+++ Excerpted text +++
In certain areas, there’s a high level of deprivation, but there’s also kind of a disconnection, in rural towns, there’s a disconnection from the big cities. You get the sense that some of these towns have been left behind. There’s a prevalent sense of traditional working class mentality where people don’t talk about these issues and just get on with things. It’s seen as a weakness. My parents are both working class, they often tell me, “it is a hard life. Don’t complain about it. Stop whinging. Stop moaning.” Mental struggle isn’t seen as valid as a physical, social, or financial struggle. For a lot of people, getting through the day and making sure there is food on the table is a bigger worry than mental health.
Last month was Men’s Health Week, is there anything you would like to bring up on the topic?
I would say that, for me, men’s mental health is often kind of covert. In the groups of men that I work with, we shy around the issue of mental health. We banter, we make fun of each other and we don’t deal with the elephant in the room. I’ve worked with 17-year-old men facing college; I’ve worked with 85-year-old guys facing the end of their life; professionals and non-professionals; mental health affects men as much as it does women, but one of the things of being a man, which I have experienced, is that you’re alone with this. It obviously isn’t – we have thousands and thousands of referrals of men. But we need to somehow hold on to the idea that it’s not something we have to live alone with. It’s about trying to find the way in which people feel they can voice that without that shame.
If someone is in a difficult situation, what would be your advice for them?
Therapy can be immeasurably helpful. It’s really frightening at times to share your problems with somebody else. But I suppose I’d be bringing it back to how things are right now and how they could be. I know from my own experience, and I know from the people I work with, that therapy can, alongside other things, can be the thing that makes a real difference. Even when you’re getting up every day thinking, “I can’t do this anymore, I don’t want to leave my house because I’m anxious, I just can’t cope with this,” there’s still a light at the end of the tunnel. You have to be a bit experimental; this might work, this might change things. For me, it always goes back to – how are things right now? Do you feel like this is getting better on its own? Do you feel like you can go on like this, or are you willing to consider that things could change? Sharing it, even one hour a week, means that someone else is on board with you. They might not be steering the ship, but it means that there’s someone else in the back helping you to feel like you’re not alone with it. Think about what is there to lose; it might really be the thing that cracks the nut.
+++ Information provided +++
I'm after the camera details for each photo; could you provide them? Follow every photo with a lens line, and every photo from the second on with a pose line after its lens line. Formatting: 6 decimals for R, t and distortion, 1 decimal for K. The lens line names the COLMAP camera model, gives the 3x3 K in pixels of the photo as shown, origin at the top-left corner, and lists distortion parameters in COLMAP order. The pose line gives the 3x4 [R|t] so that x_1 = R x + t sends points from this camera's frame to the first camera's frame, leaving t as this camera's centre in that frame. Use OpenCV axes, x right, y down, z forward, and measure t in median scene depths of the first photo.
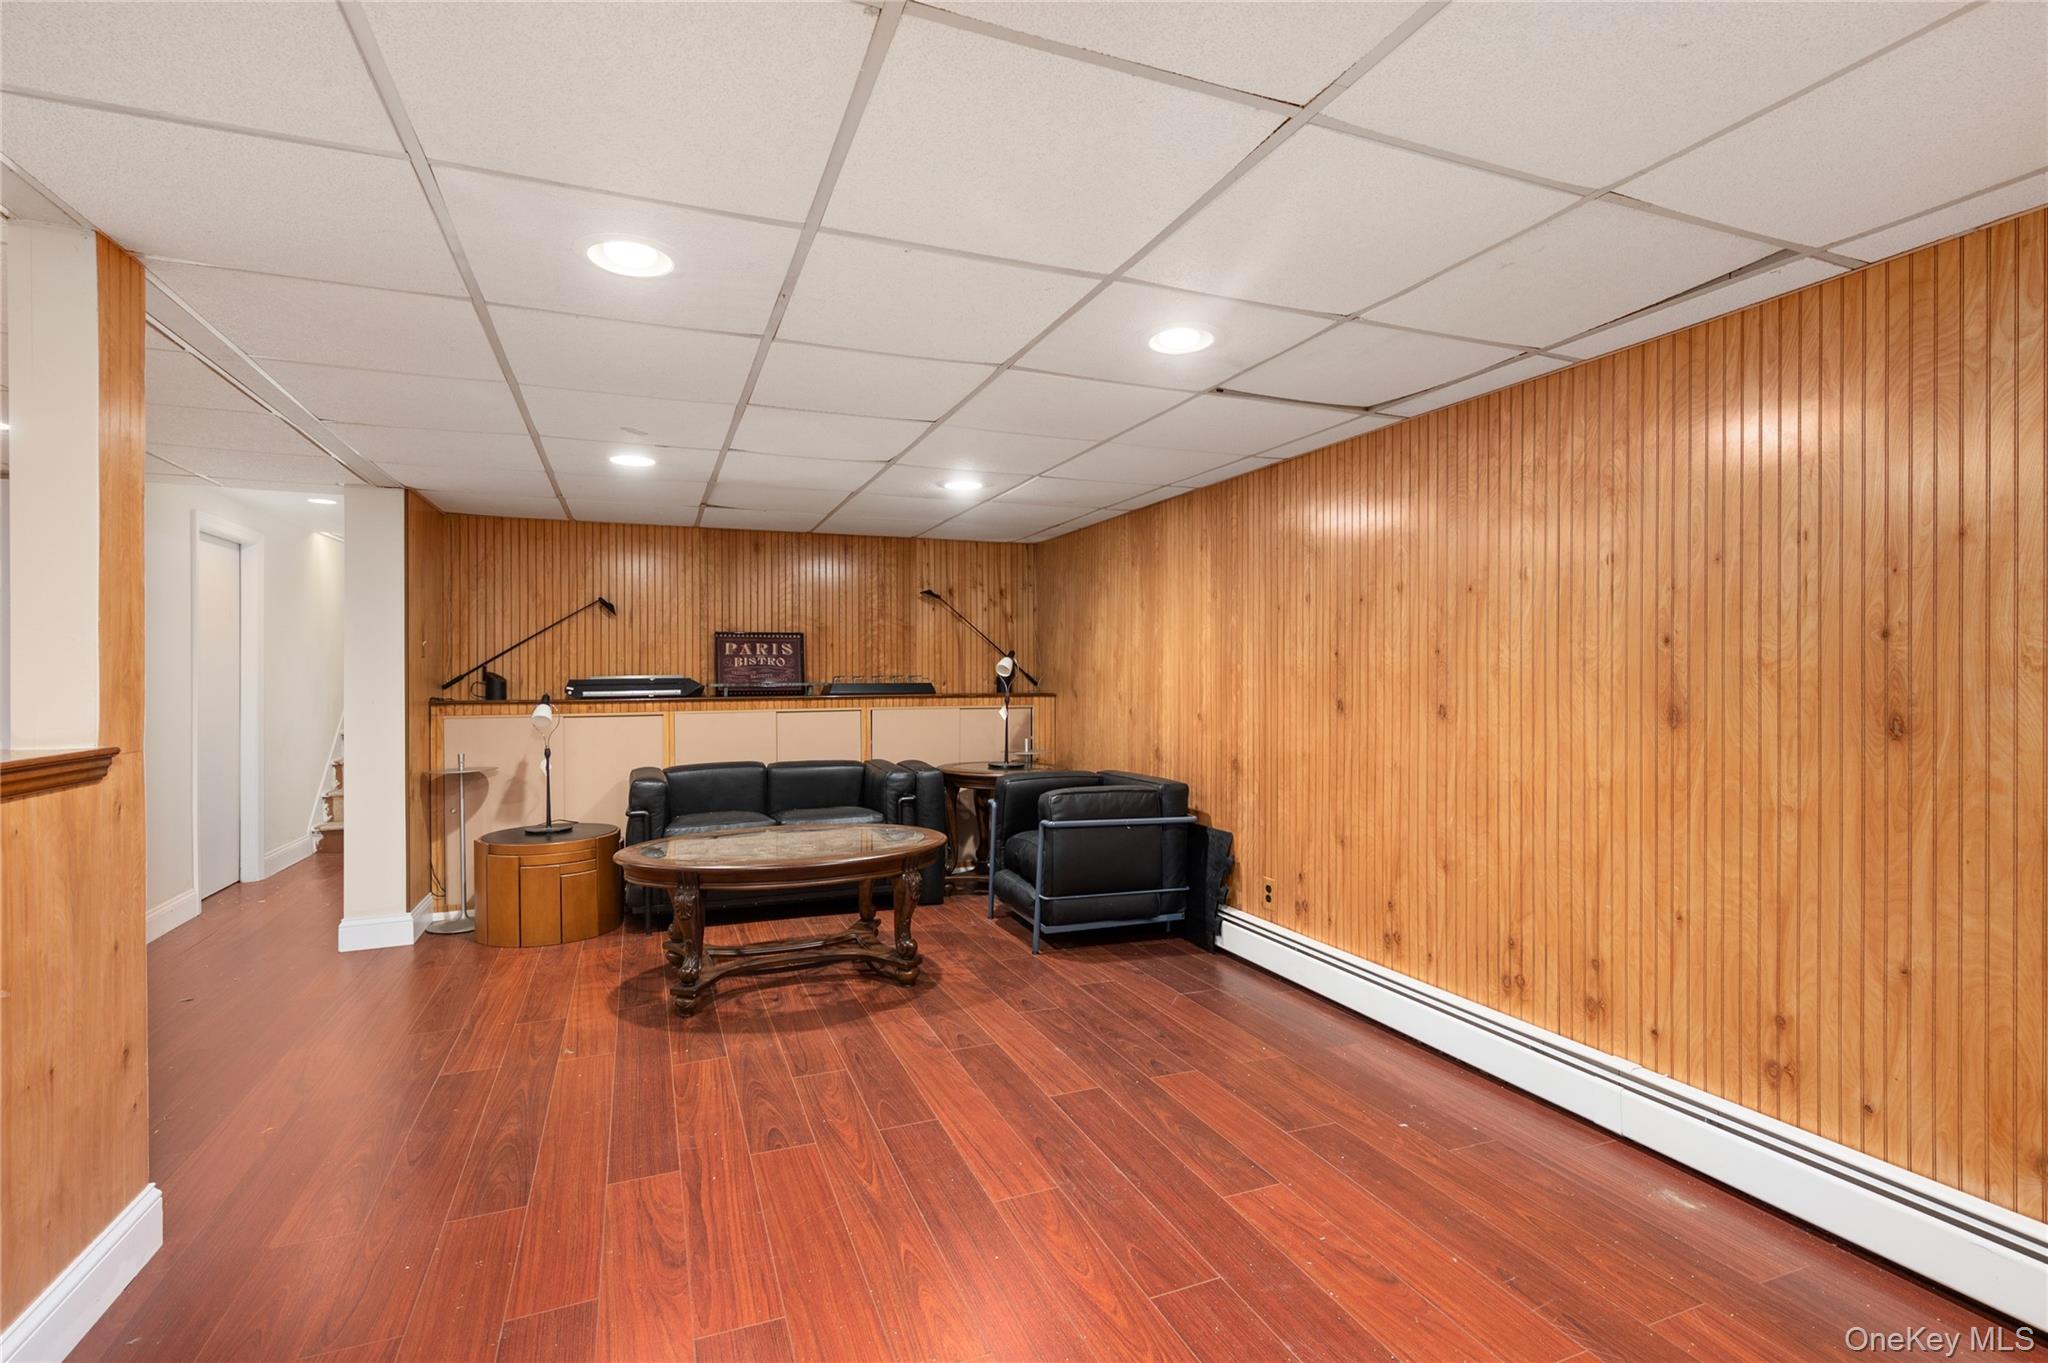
lens RADIAL K [[947.0, 0, 1027.7], [0, 947.0, 676.9], [0, 0, 1]] dist [0.002396, 0.000368]
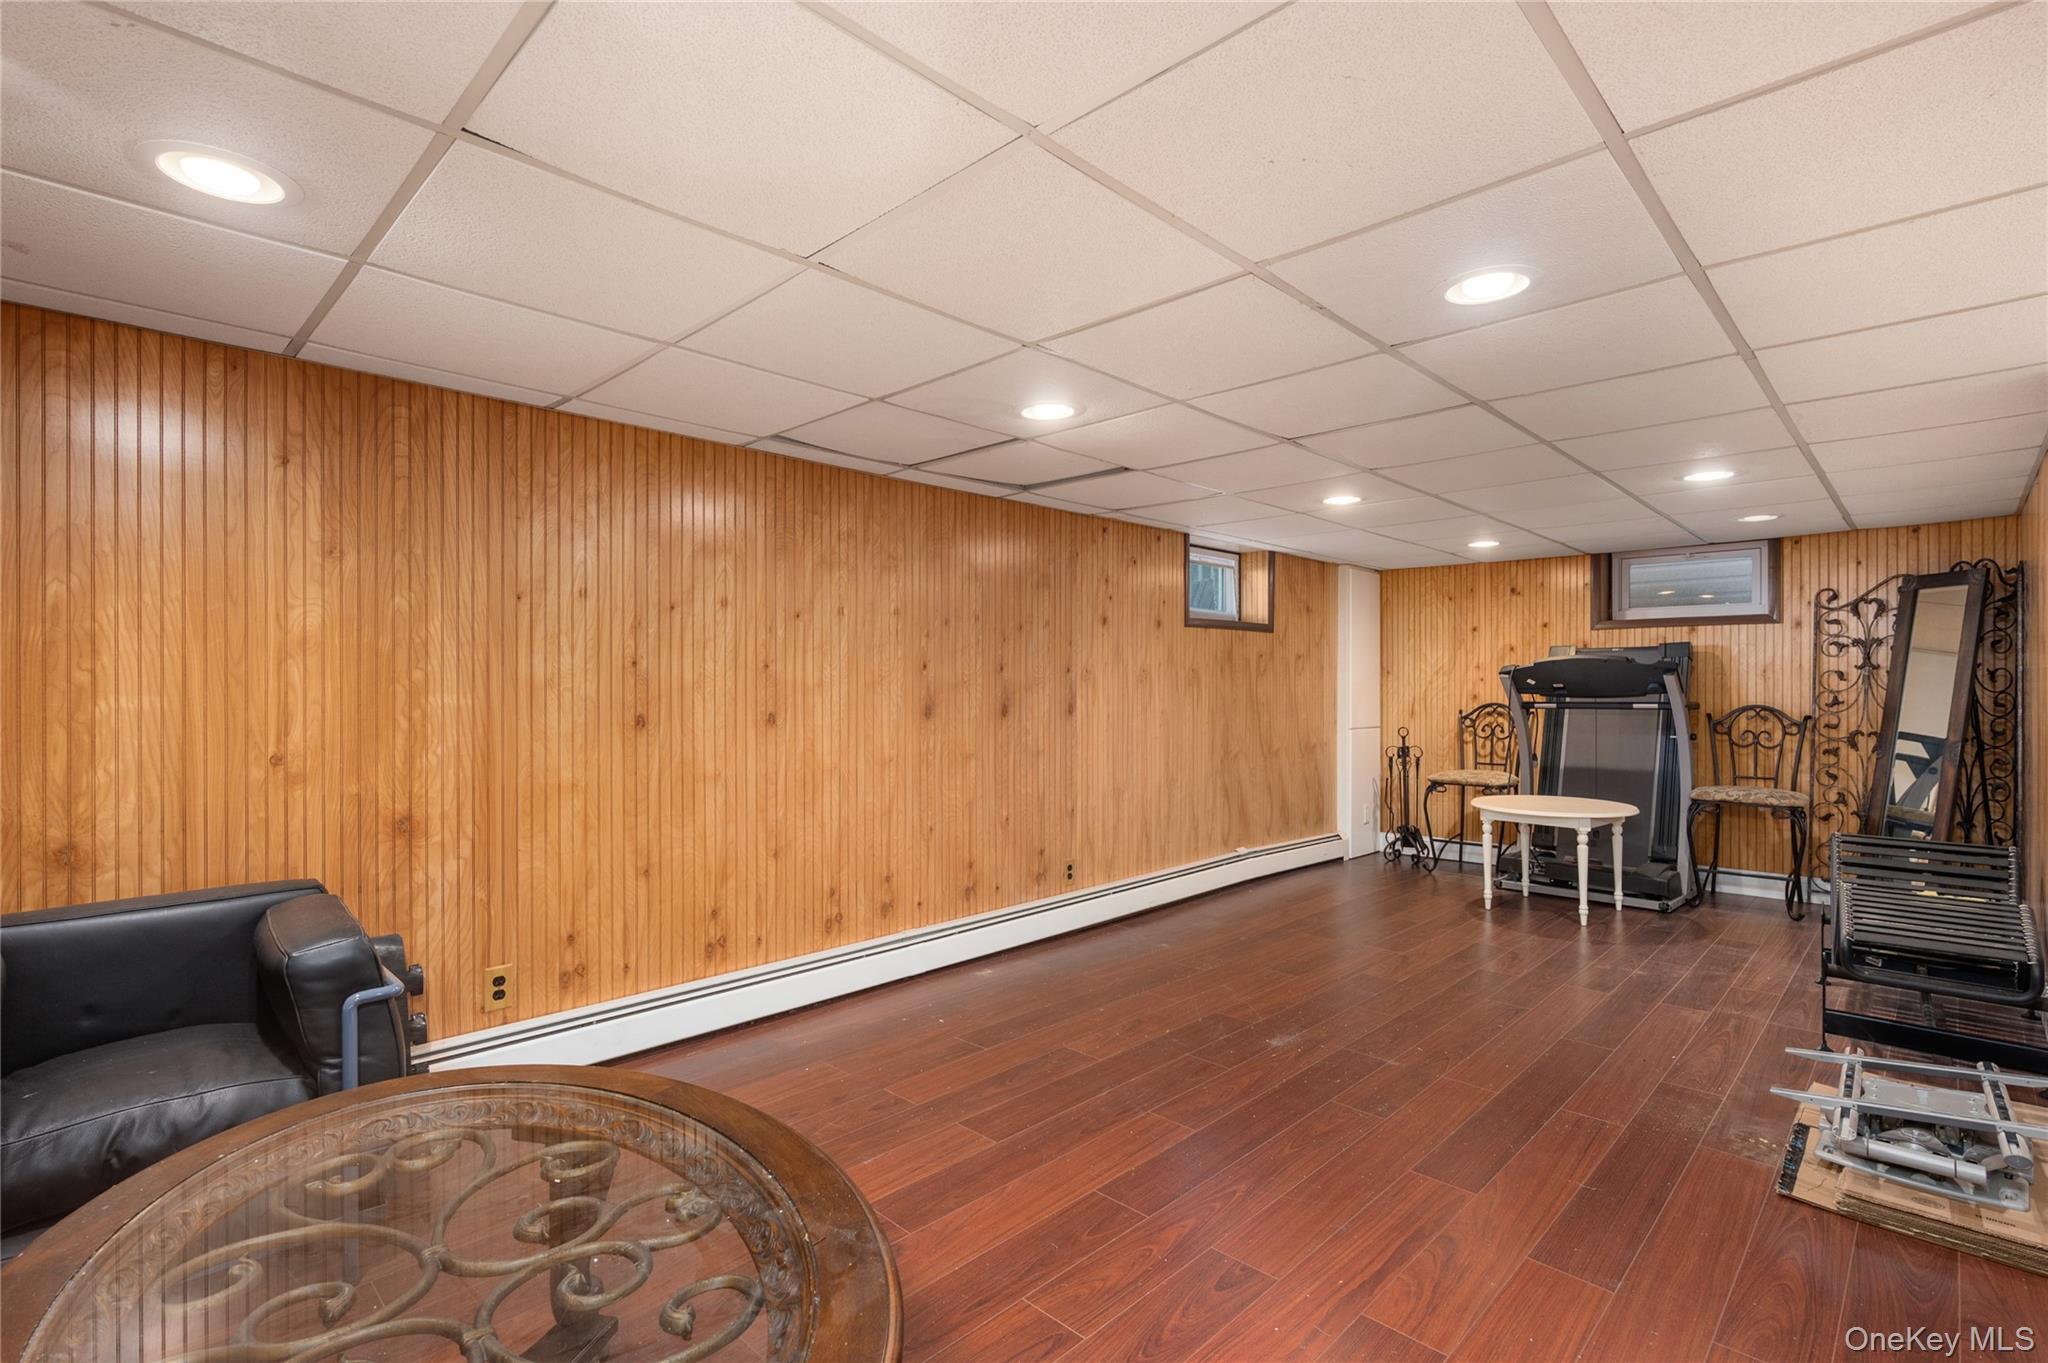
lens RADIAL K [[947.0, 0, 1029.9], [0, 947.0, 688.9], [0, 0, 1]] dist [0.002396, 0.000368]
pose [[-0.398348, -0.002181, 0.917232, -0.759157], [0.000689, 0.999996, 0.002677, -0.002606], [-0.917234, 0.001699, -0.398345, 1.212669]]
+++
__What to do__.
Please quote, word for word, the stretch of the mental health interview that opens with the words "I would say" and closes with "advice for them?". The data stands apart from the interview and is a separate body of material.

__Response to the exercise__.
I would say that, for me, men’s mental health is often kind of covert. In the groups of men that I work with, we shy around the issue of mental health. We banter, we make fun of each other and we don’t deal with the elephant in the room. I’ve worked with 17-year-old men facing college; I’ve worked with 85-year-old guys facing the end of their life; professionals and non-professionals; mental health affects men as much as it does women, but one of the things of being a man, which I have experienced, is that you’re alone with this. It obviously isn’t – we have thousands and thousands of referrals of men. But we need to somehow hold on to the idea that it’s not something we have to live alone with. It’s about trying to find the way in which people feel they can voice that without that shame.
If someone is in a difficult situation, what would be your advice for them?